🏰 Castelli e palazzi

Castello di Pescopagano

📍 Pescopagano, Basilicata · 27/100

Le prime notizie certe su chi abitava il castello di Pescopagano portano al 1164 e al conte Gionata di Balvano. Di quel presidio oggi resta poco: più che di un castello vero e proprio si trattava di una roccaforte, e della roccaforte si riconosce a fatica una struttura a torre in rovina, sepolta sotto l'edera e i rovi. Un mucchio di macigni, per dirla come va detta, piazzato però nel punto esatto da cui si teneva d'occhio tutta la valle dell'Ofanto.

Cosa vedere

La rupe è la vera ragione di tutto. Qui, dopo la battaglia del Volturno del 554, trovarono rifugio i settemila Goti che poi si arresero a Narsete: Pescopagano, Montecalvo e Cairano, tutte nel circuito di Conza, erano i punti alti dove ci si metteva al sicuro. Nell'867 i Saraceni costruirono un fortilizio, e in età normanno-sveva il luogo finì nella contea di Balvano, la stessa del conte Gionata.
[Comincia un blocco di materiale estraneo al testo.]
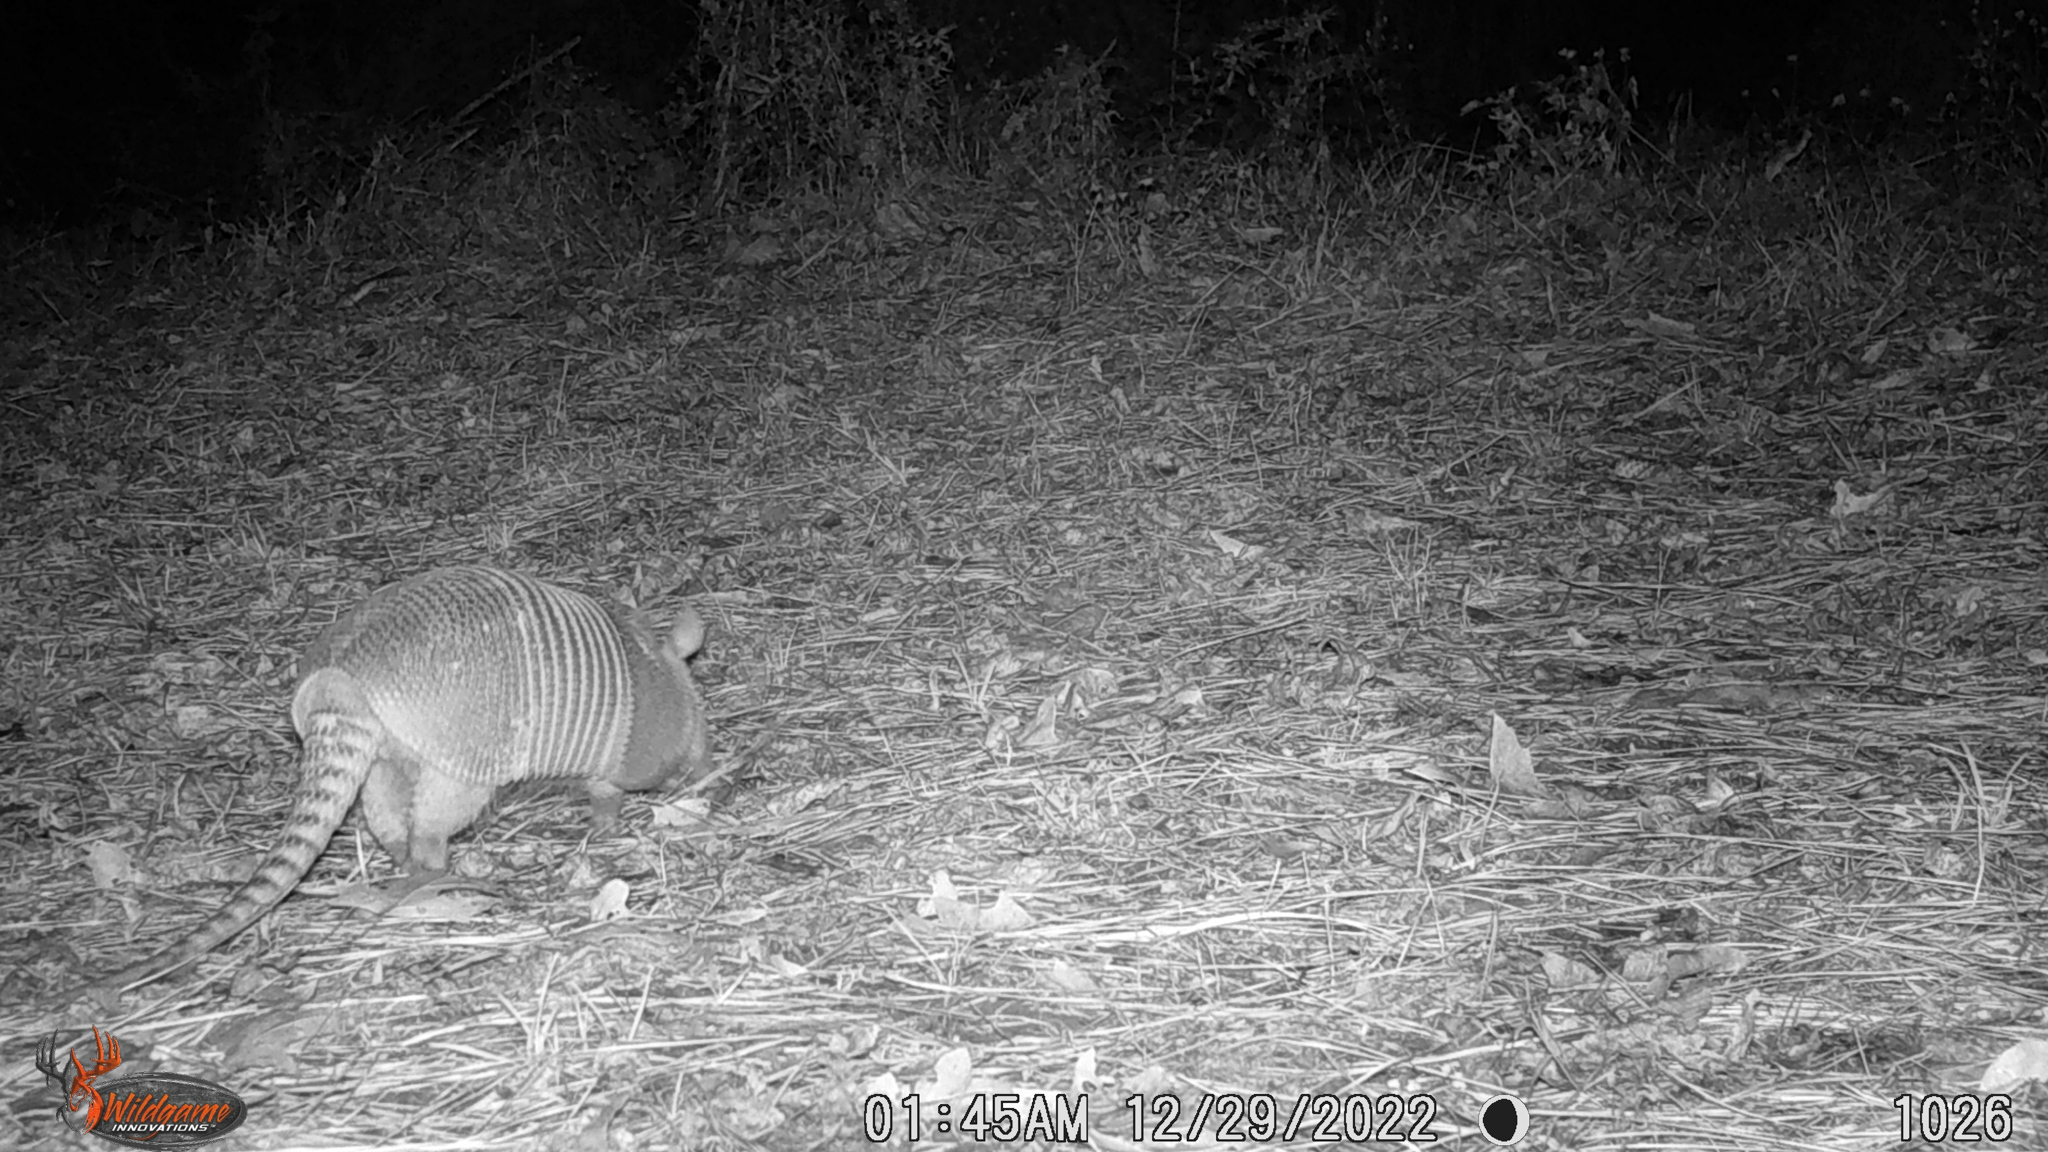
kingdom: Animalia
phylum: Chordata
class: Mammalia
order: Cingulata
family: Dasypodidae
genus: Dasypus
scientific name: Dasypus novemcinctus
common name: Nine-banded armadillo
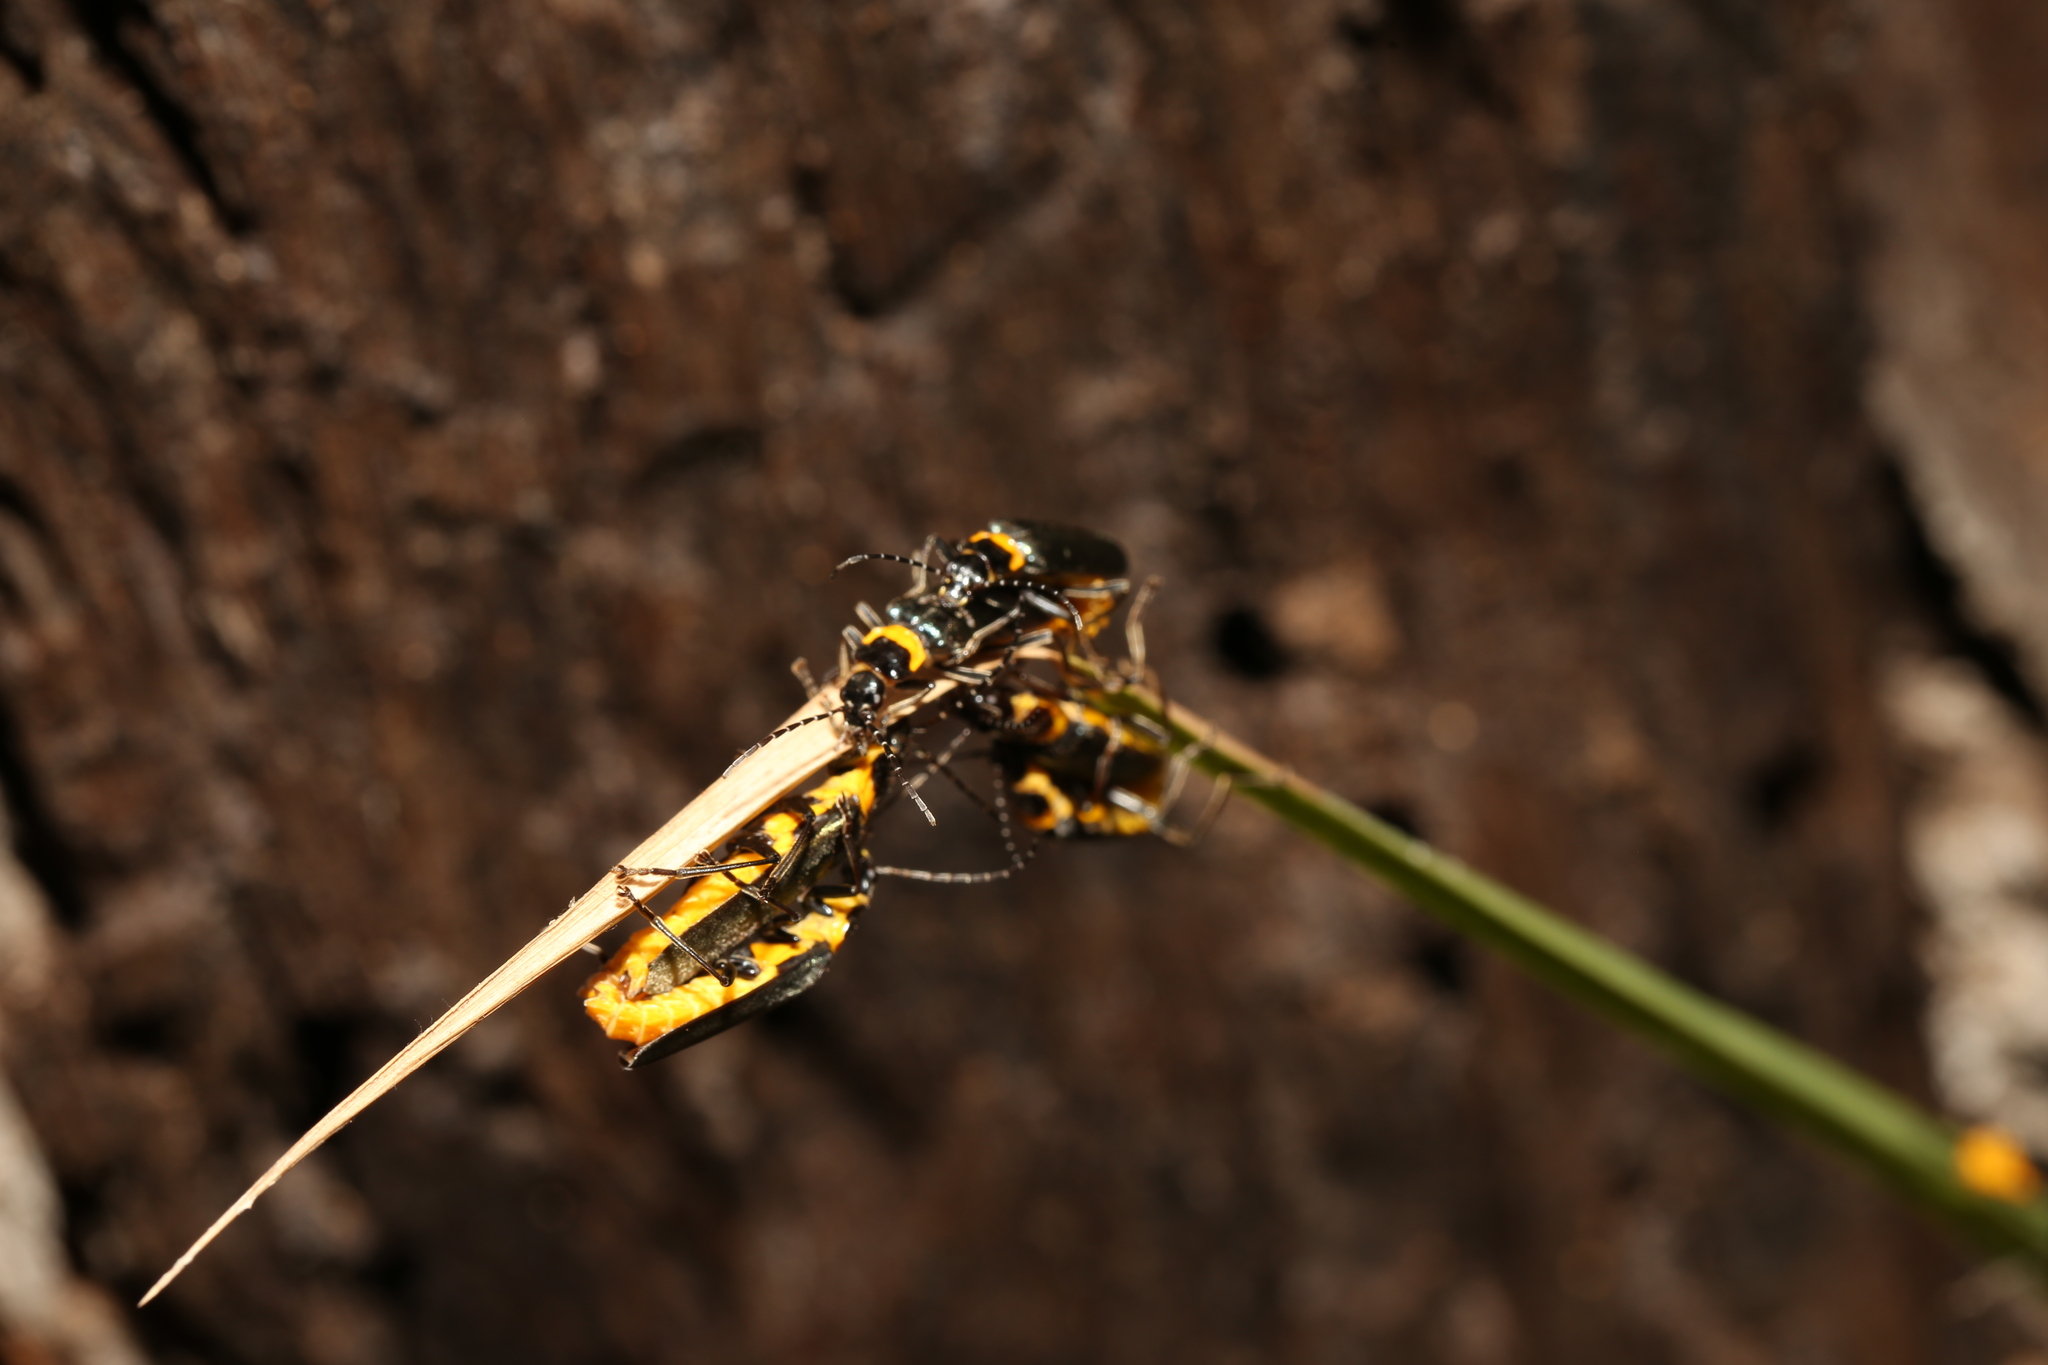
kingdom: Animalia
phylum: Arthropoda
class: Insecta
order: Coleoptera
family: Cantharidae
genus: Chauliognathus
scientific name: Chauliognathus
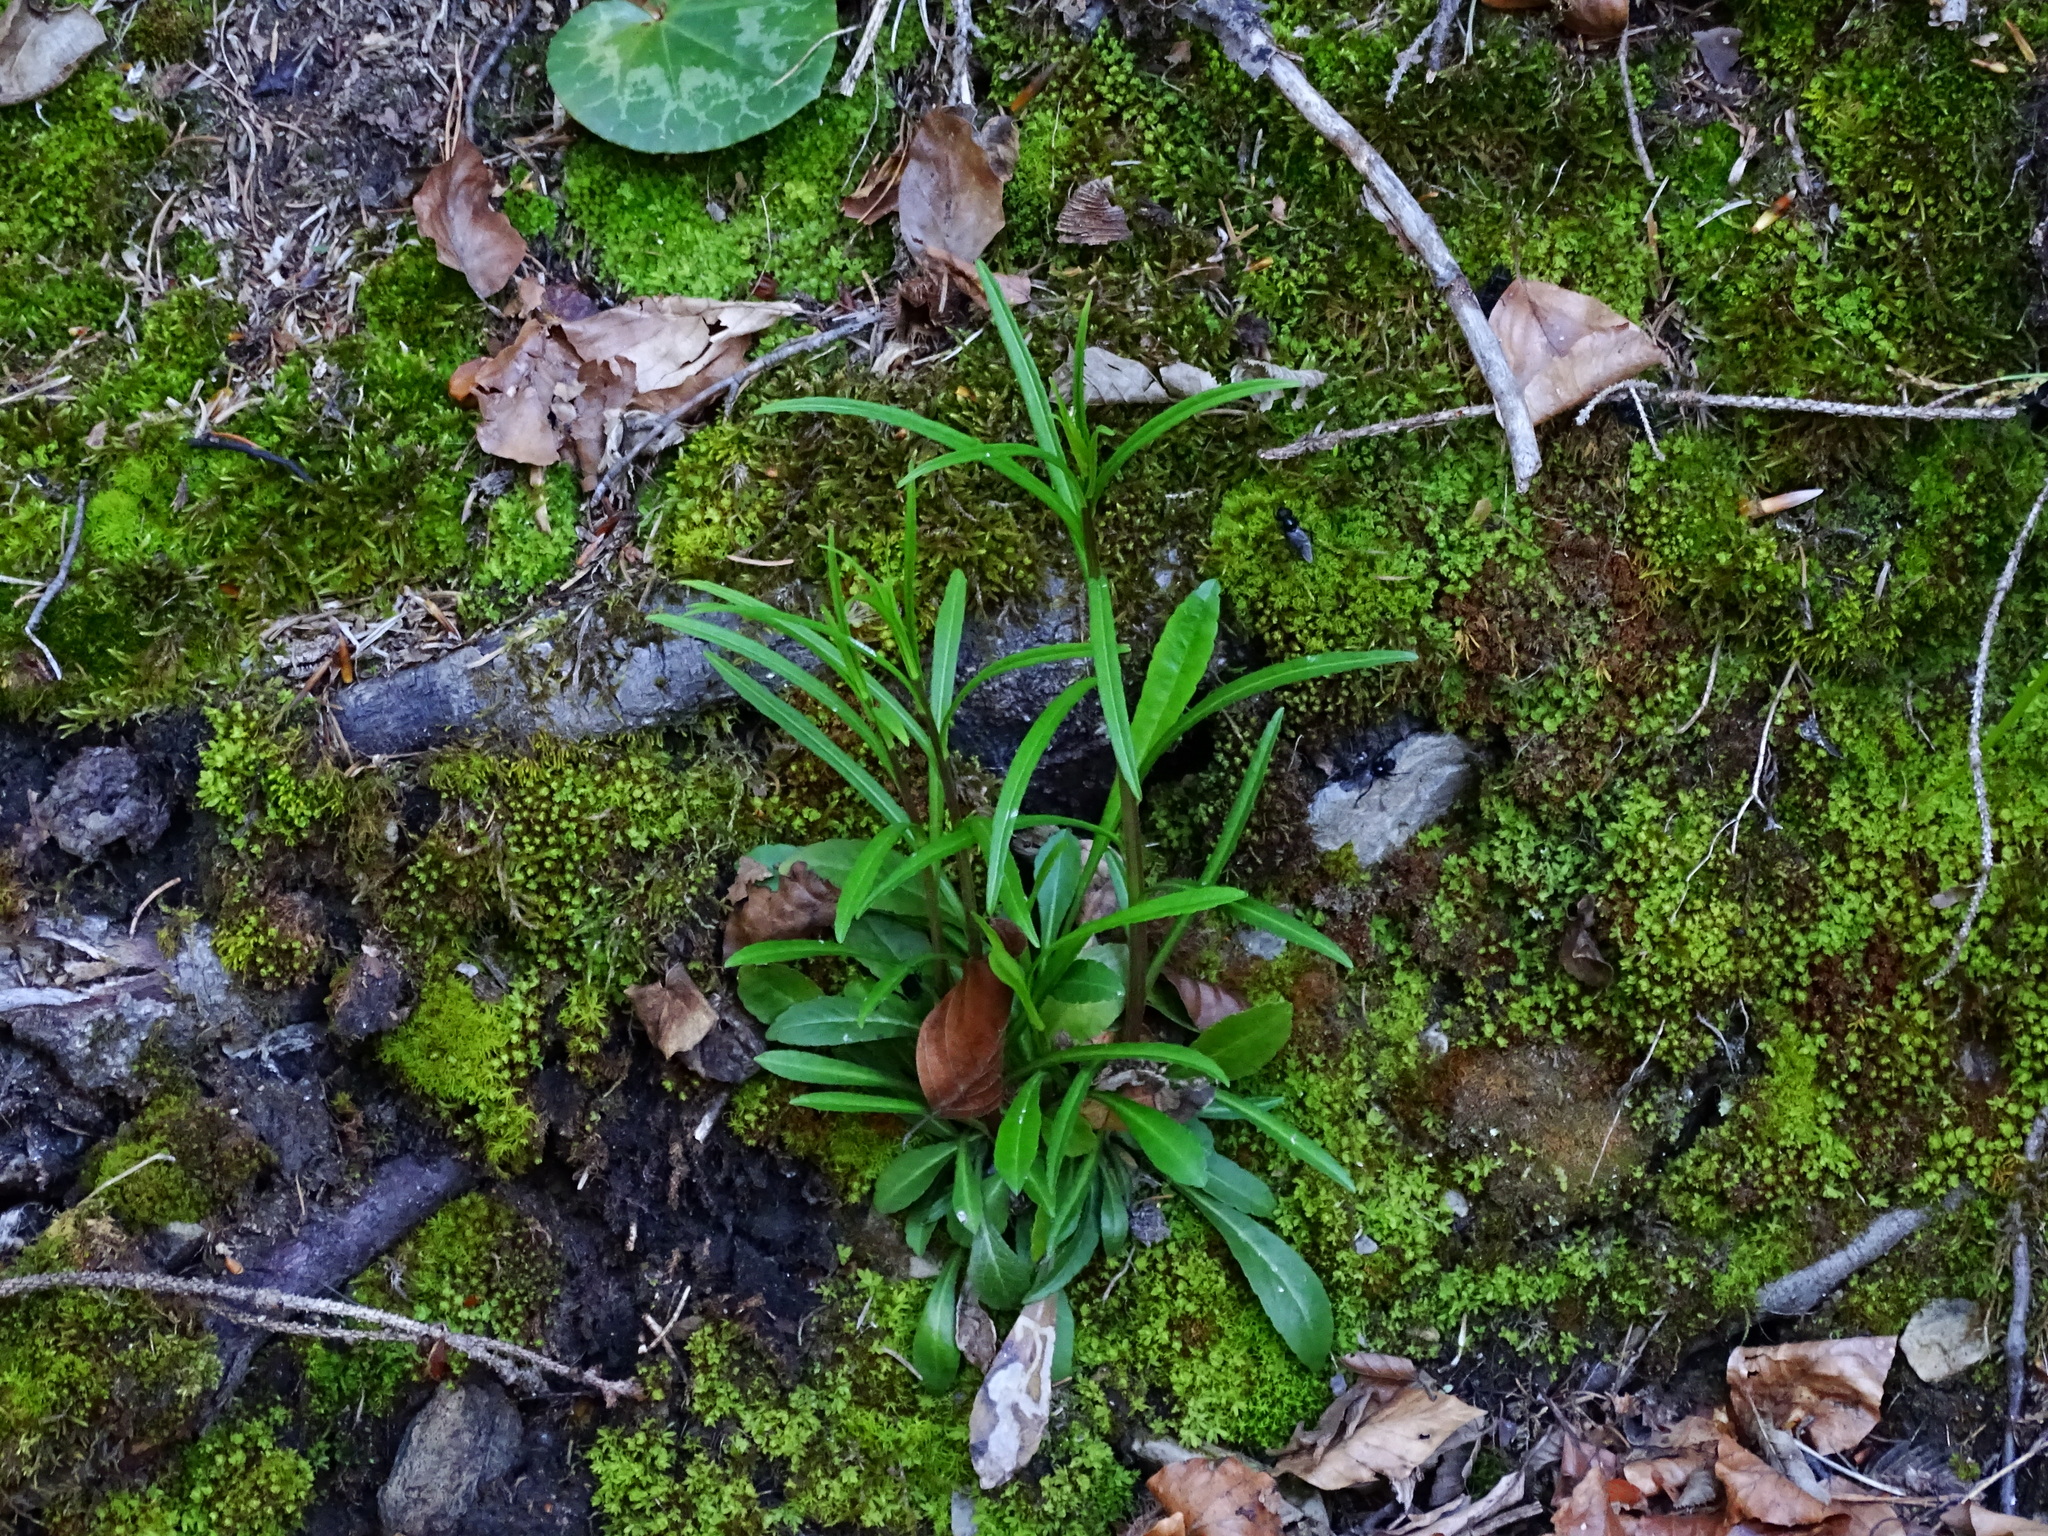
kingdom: Plantae
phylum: Tracheophyta
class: Magnoliopsida
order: Asterales
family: Campanulaceae
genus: Campanula
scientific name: Campanula persicifolia
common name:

Il resto è una catena di passaggi di mano: nel 1278 Carlo I d'Angiò diede il feudo a Raynaldo de Panzellis Gallico, nel 1331 passò a Filippo Stendardo, poi fu donato alla regina Sancha d'Aragona, che lo vendette a Mattia Gesualdo; nel 1697 lo comprarono i marchesi d'Andrea, che lo tennero fino alla fine della feudalità. Del sistema difensivo, oltre ai ruderi in cima, sopravvivono pezzi sparsi nel centro storico: sul fianco orientale di Palazzo Pascale, costruito sopra un complesso medievale preesistente, è ancora visibile uno dei torrioni delle antiche mura, mentre la Torre dell'Orologio poggia sull'antica Porta Sibilla.

La visita

Al castello si arriva per un percorso risistemato solo di recente. In cima non c'è nulla da visitare nel senso corrente della parola, niente sale, niente percorso museale, niente biglietteria, ma c'è il belvedere, e la vista spazia per oltre 25 km nella valle sottostante. Mettete in conto edera e rovi: quello che si vede è un rudere, non un monumento attrezzato.

Il consiglio della redazione

Non salite aspettandovi un castello: quello che trovate è un cumulo di macigni coperto d'edera. Andateci per il motivo opposto, per capire perché proprio lì, e mettetevi con la valle davanti: sono quei 25 km di Ofanto a spiegare in un colpo solo il 554, l'867 e il 1164. Poi scendete in paese e cercate, sul lato est di Palazzo Pascale, il torrione delle vecchie mura: là sotto il sistema difensivo si legge meglio che sulla cima.